Initially, they came together to shoot a music video, Bea’s boyfriend being a filmmaker, and Oscar having a song (‘Teenage Hurt’) for which he wanted some visuals. He’s still gutted that the video never came out – “it was a really professional shoot, we got up at like 3am…” Oscar repaid the favour by recording some of Bea’s new tracks at his home, the first of which was recorded in two takes. That song, ‘Coffee’, is now one of her most-streamed tracks, and its central refrain (taken from that session with Oscar) forms the key sample in Powfu’s ‘death bed (coffee for your head), has just spent ten weeks in the Official Top 10 Singles Chart. Not bad for a couple of teenagers taking an afternoon in a bedroom studio.
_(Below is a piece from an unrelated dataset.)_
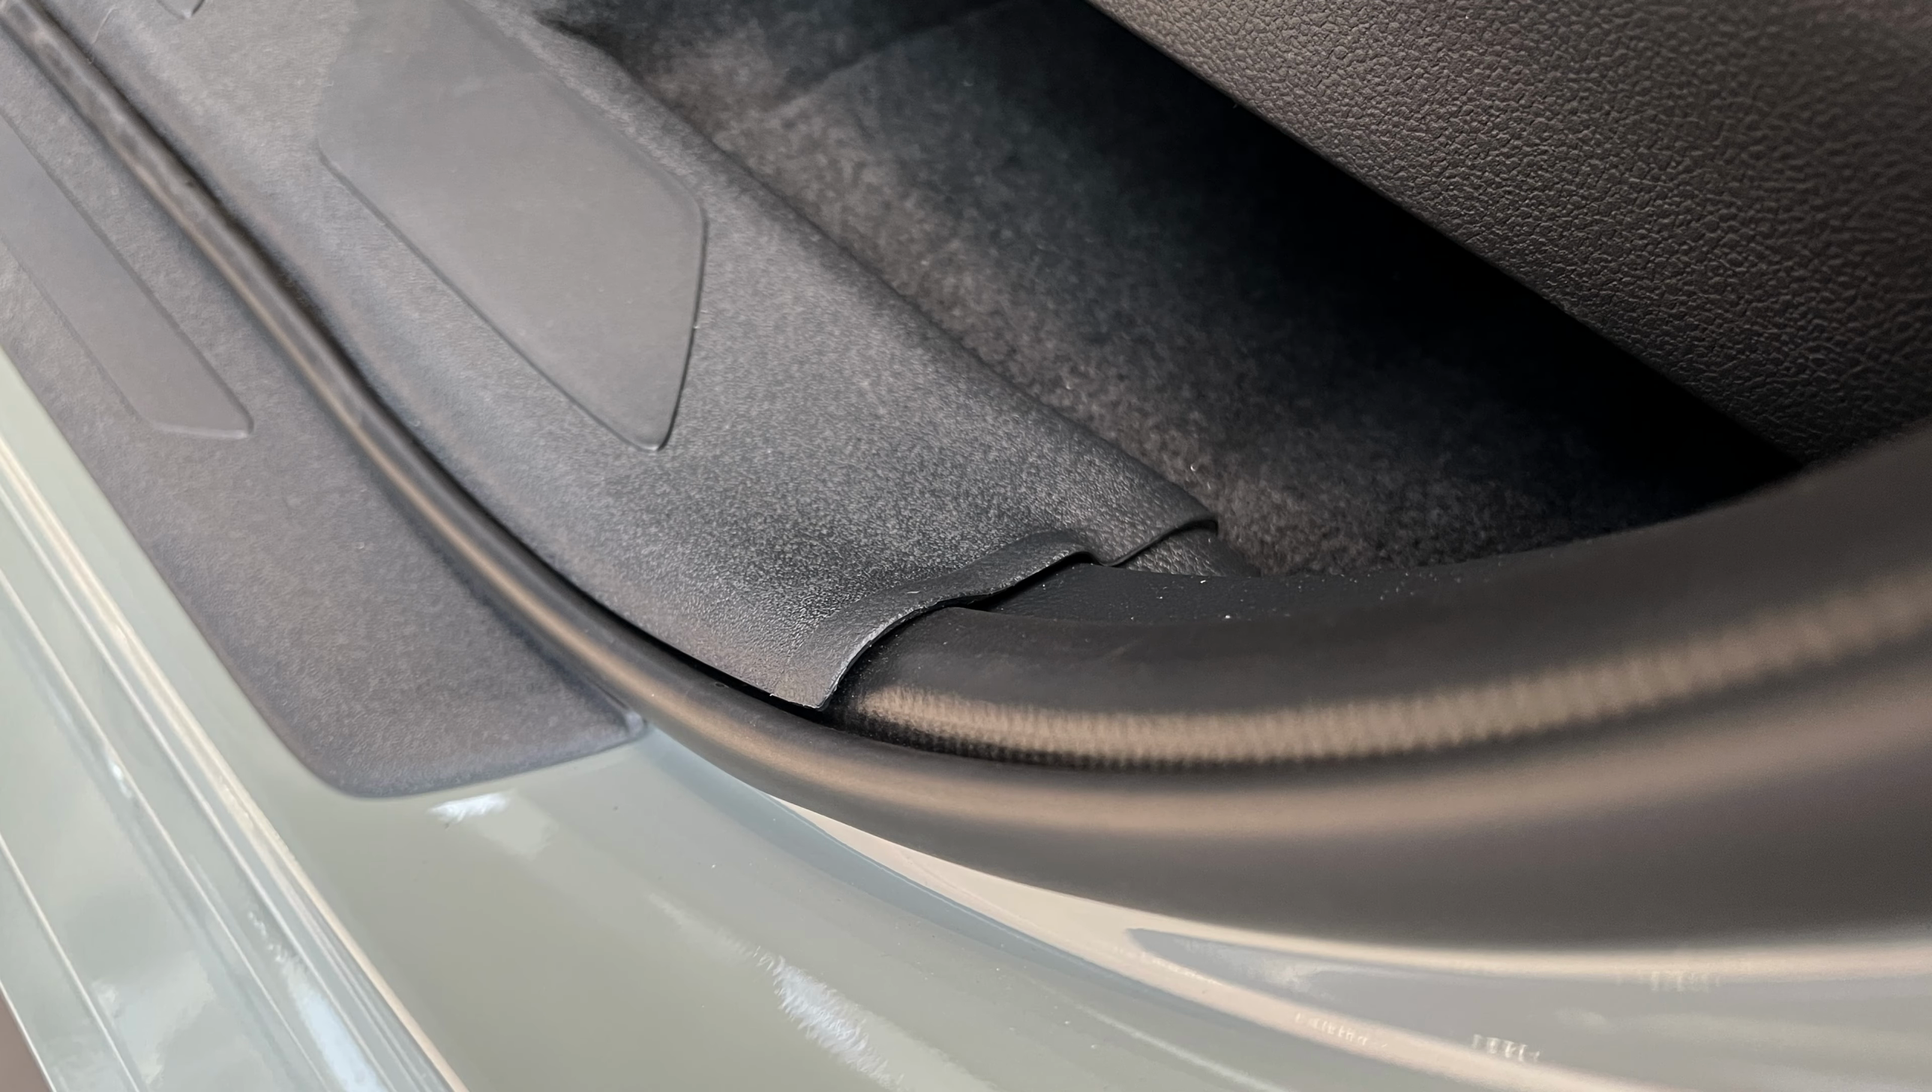This plastic cover design looks nice from the first view but there is a gap between it and door frame rubber seal.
For all the pace and excitement of his rise, Oscar Lang has remained fundamentally the same underneath throughout: precociously talented, restlessly creative, and relentlessly self-deprecating. As with many artists who grapple with more serious subject matter in their work, his in-person levity and warm sense of humour somewhat grant Oscar license to express more difficult ideas in his art, without their weight dulling the impact of his sprightly hooks and crystal-clear production.
“I suffer from quite bad anxiety,” he says, and recounts the periods at school during which he felt isolated from many of his peers. “I really cared what people thought of me, and it hurt when others took the piss. But now I’m older, I’m doing what I’ve always wanted to do, and I don’t care anymore. I don’t think any of that stuff matters.” He pauses. “But now, it is nice when people say my music’s good!”